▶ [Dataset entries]
+ + + + +
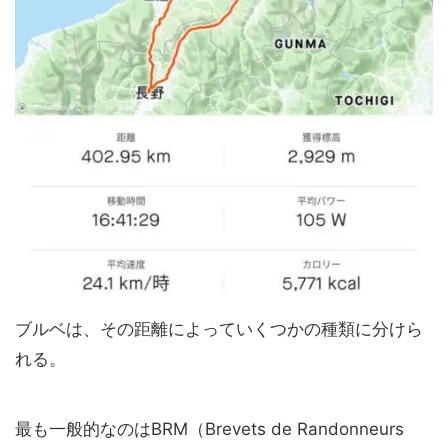
ブルベは、その距離によっていくつかの種類に分けら
れる。
最も一般的なのはBRM（Brevets de Randonneurs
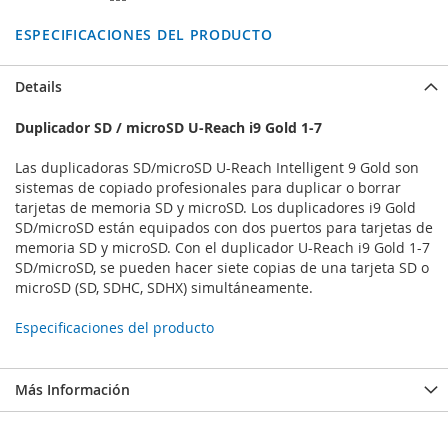
ESPECIFICACIONES DEL PRODUCTO
Details
Duplicador SD / microSD U-Reach i9 Gold 1-7
Las duplicadoras SD/microSD U-Reach Intelligent 9 Gold son
sistemas de copiado profesionales para duplicar o borrar
tarjetas de memoria SD y microSD. Los duplicadores i9 Gold
SD/microSD están equipados con dos puertos para tarjetas de
memoria SD y microSD. Con el duplicador U-Reach i9 Gold 1-7
SD/microSD, se pueden hacer siete copias de una tarjeta SD o
microSD (SD, SDHC, SDHX) simultáneamente.
Especificaciones del producto
Más Información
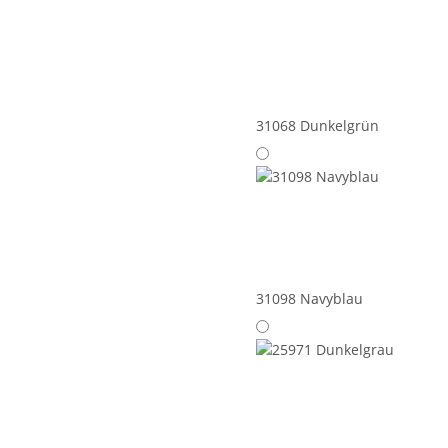
31068 Dunkelgrün
31098 Navyblau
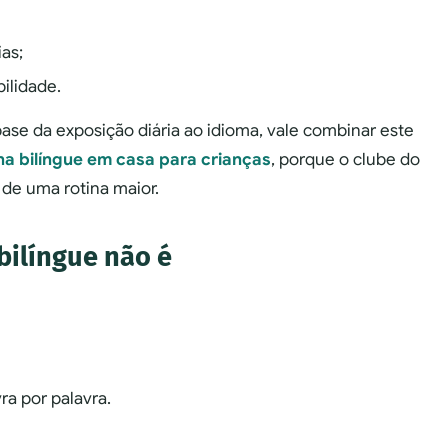
as;
bilidade.
base da exposição diária ao idioma, vale combinar este
na bilíngue em casa para crianças
, porque o clube do
 de uma rotina maior.
bilíngue não é
ra por palavra.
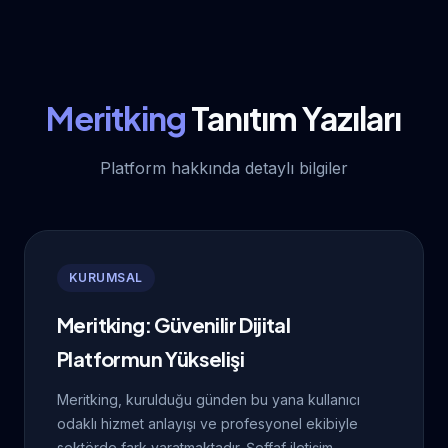
Meritking
Tanıtım Yazıları
Platform hakkında detaylı bilgiler
KURUMSAL
Meritking: Güvenilir Dijital
Platformun Yükselişi
Meritking, kurulduğu günden bu yana kullanıcı
odaklı hizmet anlayışı ve profesyonel ekibiyle
sektörde fark yaratmaktadır. Şeffaf iletişim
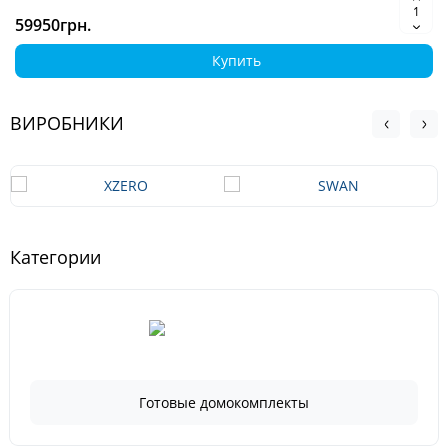
59950грн.
Купить
ВИРОБНИКИ
Категории
Готовые домокомплекты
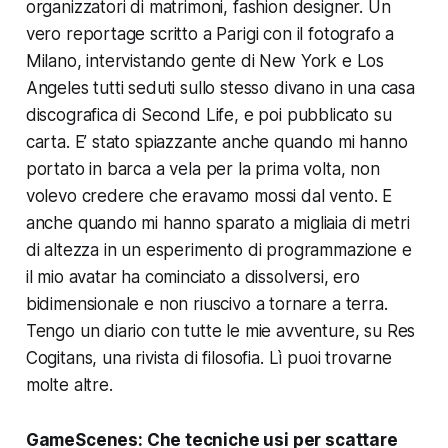
organizzatori di matrimoni, fashion designer. Un
vero reportage scritto a Parigi con il fotografo a
Milano, intervistando gente di New York e Los
Angeles tutti seduti sullo stesso divano in una casa
discografica di
Second Life
, e poi pubblicato su
carta. E’ stato spiazzante anche quando mi hanno
portato in barca a vela per la prima volta, non
volevo credere che eravamo mossi dal vento. E
anche quando mi hanno sparato a migliaia di metri
di altezza in un esperimento di programmazione e
il mio avatar ha cominciato a dissolversi, ero
bidimensionale e non riuscivo a tornare a terra.
Tengo un diario con tutte le mie avventure, su
Res
Cogitans
, una rivista di filosofia. Lì puoi trovarne
molte altre.
GameScenes:
Che tecniche usi per scattare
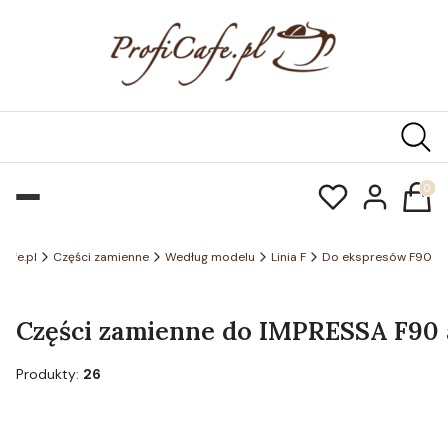
Produk
cafe.pl
Części zamienne
Według modelu
Linia F
Do ekspresów F90
Części zamienne do IMPRESSA F90 a
Produkty:
26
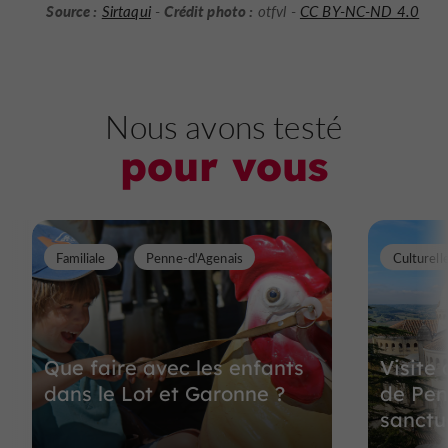
Source :
Crédit photo :
Sirtaqui
-
otfvl -
CC BY-NC-ND 4.0
Nous avons testé
pour vous
Familiale
Penne-d'Agenais
Culturell
Que faire avec les enfants
Visite
dans le Lot et Garonne ?
de Pen
sanctu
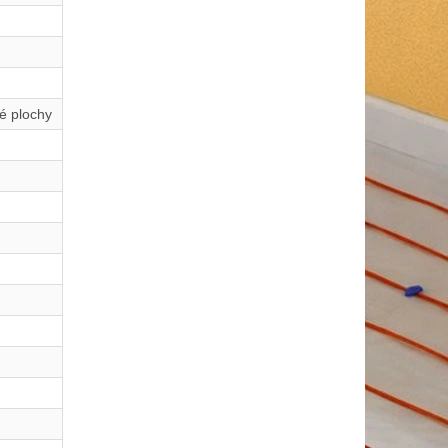
é plochy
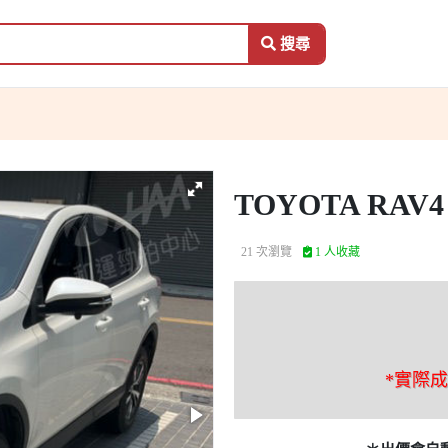
搜尋
TOYOTA RAV4
21 次瀏覽
1 人收藏
*實際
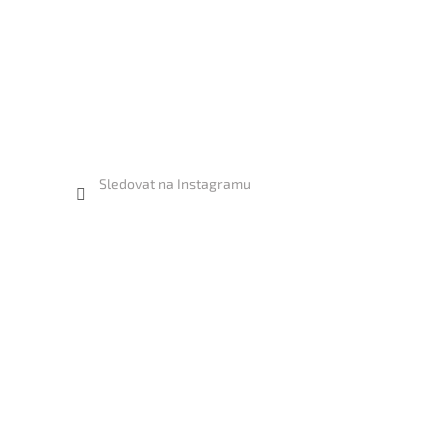
Sledovat na Instagramu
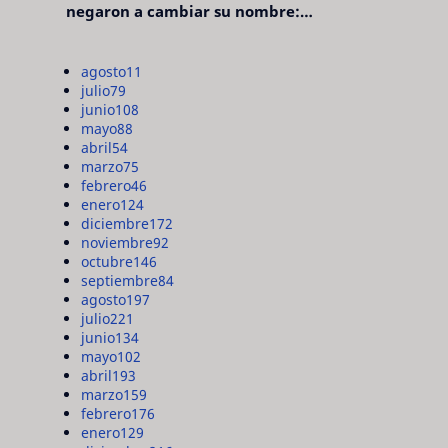
negaron a cambiar su nombre:
"pensaron que era pretencioso"
agosto
11
julio
79
junio
108
mayo
88
abril
54
marzo
75
febrero
46
enero
124
diciembre
172
noviembre
92
octubre
146
septiembre
84
agosto
197
julio
221
junio
134
mayo
102
abril
193
marzo
159
febrero
176
enero
129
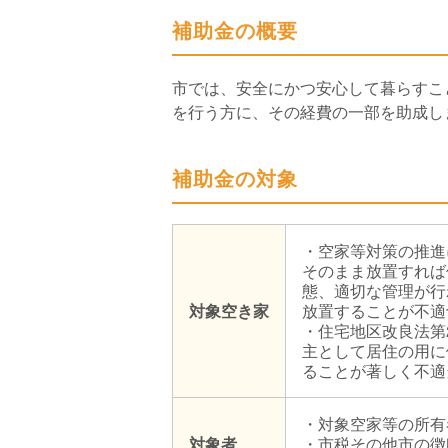
補助金の概要
市では、安全にかつ安心して暮らすこ
を行う方に、その経費の一部を助成し
補助金の対象
・空家等対策の推進
そのまま放置すれば
態、適切な管理が行
対象空き家
放置することが不適
・住宅地区改良法第
主として居住の用に
ることが著しく不適
・対象空家等の所有
対象者
・市税その他市の徴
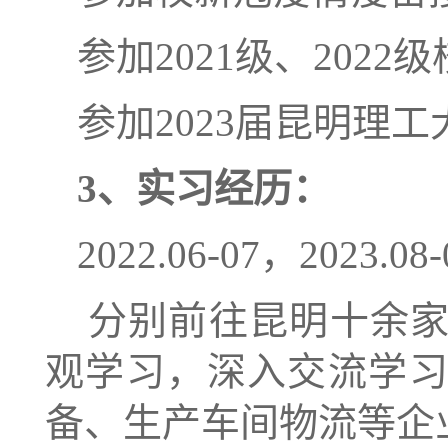
参加
2021
级、
2022
级
参加
2023
届昆明理工
3
、实习经历：
2022.06-07
，
2023.08-
分别
前往昆明十余
观
学习
，深入交流学
备
、生产车间物流
等企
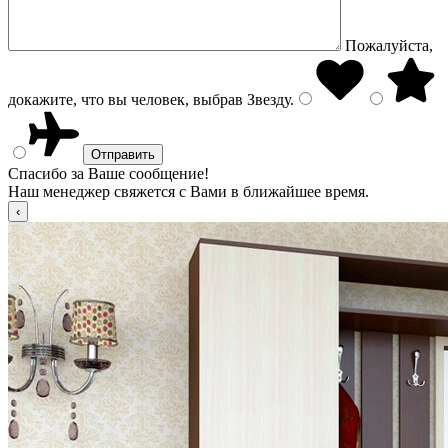
Пожалуйста,
докажите, что вы человек, выбрав
Звезду
.
Спасибо за Ваше сообщение!
Наш менеджер свяжется с Вами в ближайшее время.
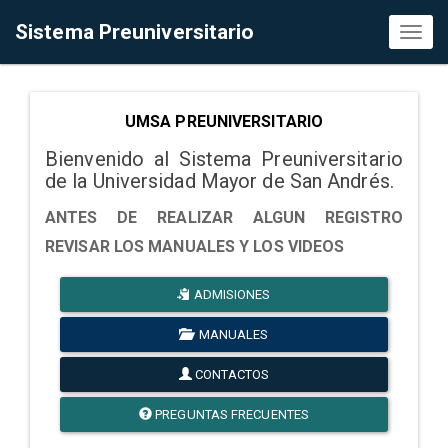
Sistema Preuniversitario
Toggl
naviga
UMSA PREUNIVERSITARIO
Bienvenido al Sistema Preuniversitario
de la Universidad Mayor de San Andrés.
ANTES DE REALIZAR ALGUN REGISTRO
REVISAR LOS MANUALES Y LOS VIDEOS
ADMISIONES
MANUALES
CONTACTOS
PREGUNTAS FRECUENTES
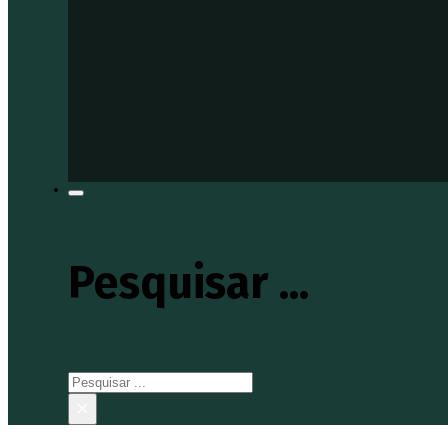
Pesquisar ...
Pesquisar
×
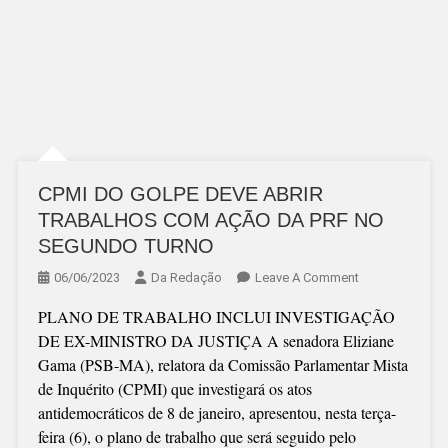
CPMI DO GOLPE DEVE ABRIR
TRABALHOS COM AÇÃO DA PRF NO
SEGUNDO TURNO
On
06/06/2023
Da Redação
Leave A Comment
CPMI
PLANO DE TRABALHO INCLUI INVESTIGAÇÃO
DO
DE EX-MINISTRO DA JUSTIÇA A senadora Eliziane
GOLPE
Gama (PSB-MA), relatora da Comissão Parlamentar Mista
DEVE
de Inquérito (CPMI) que investigará os atos
ABRIR
antidemocráticos de 8 de janeiro, apresentou, nesta terça-
TRABALHOS
feira (6), o plano de trabalho que será seguido pelo
COM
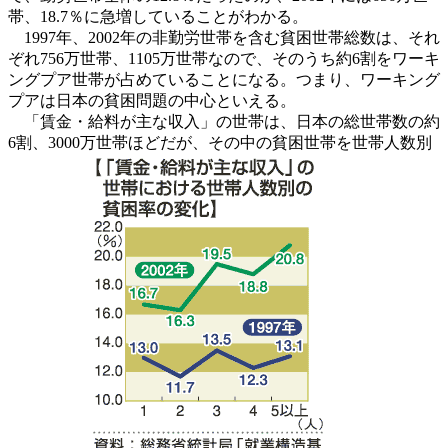
帯、18.7％に急増していることがわかる。
1997年、2002年の非勤労世帯を含む貧困世帯総数は、それ
ぞれ756万世帯、1105万世帯なので、そのうち約6割をワーキ
ングプア世帯が占めていることになる。つまり、ワーキング
プアは日本の貧困問題の中心といえる。
「賃金・給料が主な収入」の世帯は、日本の総世帯数の約
6割、3000万世帯ほどだが、その中の貧困世帯を世帯人数別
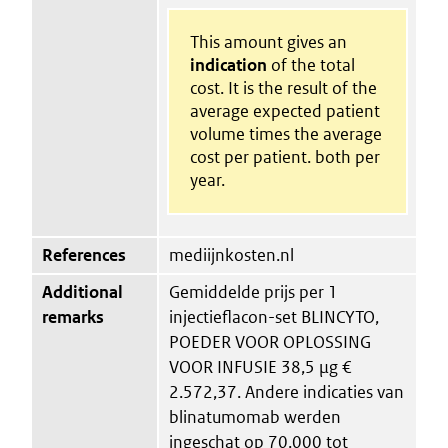
This amount gives an
indication
of the total
cost. It is the result of the
average expected patient
volume times the average
cost per patient. both per
year.
References
mediijnkosten.nl
Additional
Gemiddelde prijs per 1
remarks
injectieflacon-set BLINCYTO,
POEDER VOOR OPLOSSING
VOOR INFUSIE 38,5 μg €
2.572,37. Andere indicaties van
blinatumomab werden
ingeschat op 70.000 tot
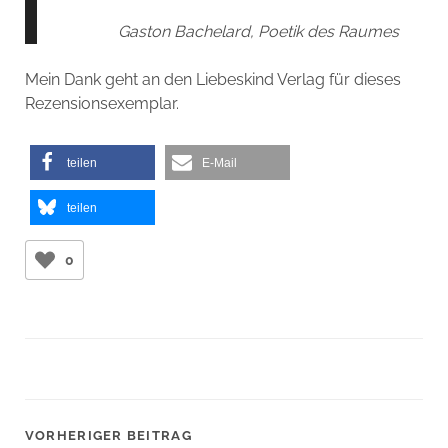
Gaston Bachelard, Poetik des Raumes
Mein Dank geht an den Liebeskind Verlag für dieses
Rezensionsexemplar.
teilen
E-Mail
teilen
0
VORHERIGER BEITRAG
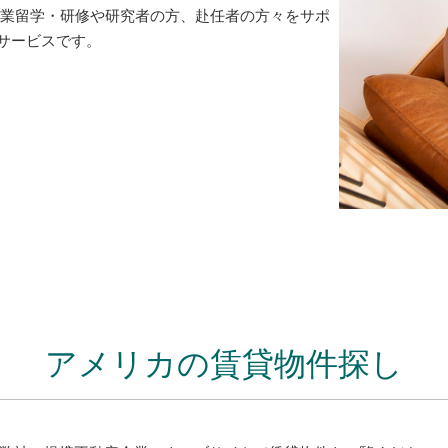
企業留学・研修や研究者の方、赴任者の方々をサポ
サービスです。
アメリカの賃貸物件探し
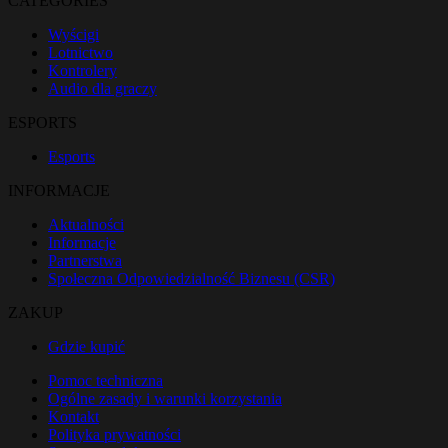
CATÉGORIES
Wyścigi
Lotnictwo
Kontrolery
Audio dla graczy
ESPORTS
Esports
INFORMACJE
Aktualności
Informacje
Partnerstwa
Społeczna Odpowiedzialność Biznesu (CSR)
ZAKUP
Gdzie kupić
Pomoc techniczna
Ogólne zasady i warunki korzystania
Kontakt
Polityka prywatności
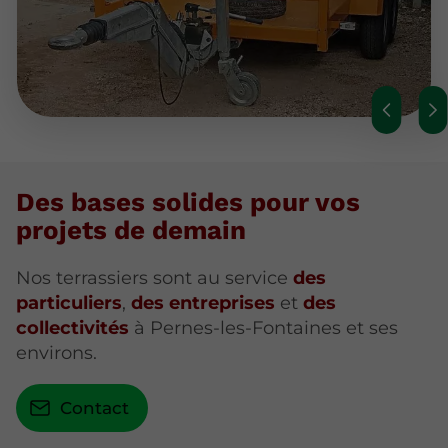
Des bases solides pour vos
projets de demain
Nos terrassiers sont au service
des
particuliers
,
des entreprises
et
des
collectivités
à Pernes-les-Fontaines et ses
environs.
Contact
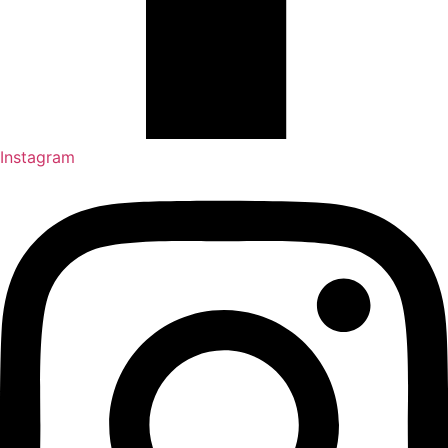
Instagram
+ + + + +
▶ [Work instructions] Within the entries above, give again exactly the lines starting at the one that contains "SD/microSD, se pueden" and ending at the one that contains "base da exposição", leaving out the pictures.

▶ [Finished task]
SD/microSD, se pueden hacer siete copias de una tarjeta SD o
microSD (SD, SDHC, SDHX) simultáneamente.
Especificaciones del producto
Más Información
31068 Dunkelgrün
31098 Navyblau
as;
bilidade.
base da exposição diária ao idioma, vale combinar este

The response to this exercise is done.